■ **Supplied material**

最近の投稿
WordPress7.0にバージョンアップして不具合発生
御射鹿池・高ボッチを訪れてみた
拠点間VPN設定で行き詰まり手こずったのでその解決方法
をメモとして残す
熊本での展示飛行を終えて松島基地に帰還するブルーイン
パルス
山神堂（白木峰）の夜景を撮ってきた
---
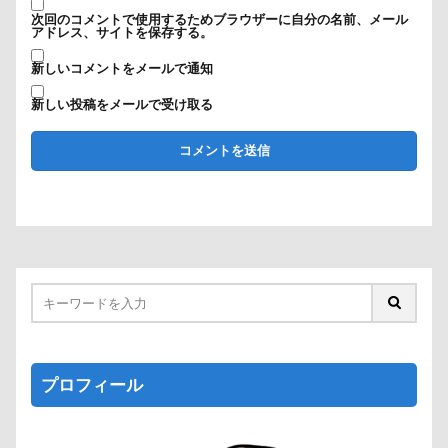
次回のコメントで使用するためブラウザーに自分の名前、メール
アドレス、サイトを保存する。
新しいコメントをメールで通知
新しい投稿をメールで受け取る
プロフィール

■ **Assigned task**
Set down again, word for word, the stretch of records from the line with "熊本での展示飛行を終えて松島基地に帰還するブルーイン" to the line with "山神堂（白木峰）の夜景を撮ってきた", both of those lines included.

■ **Completed exercise**
熊本での展示飛行を終えて松島基地に帰還するブルーイン
パルス
山神堂（白木峰）の夜景を撮ってきた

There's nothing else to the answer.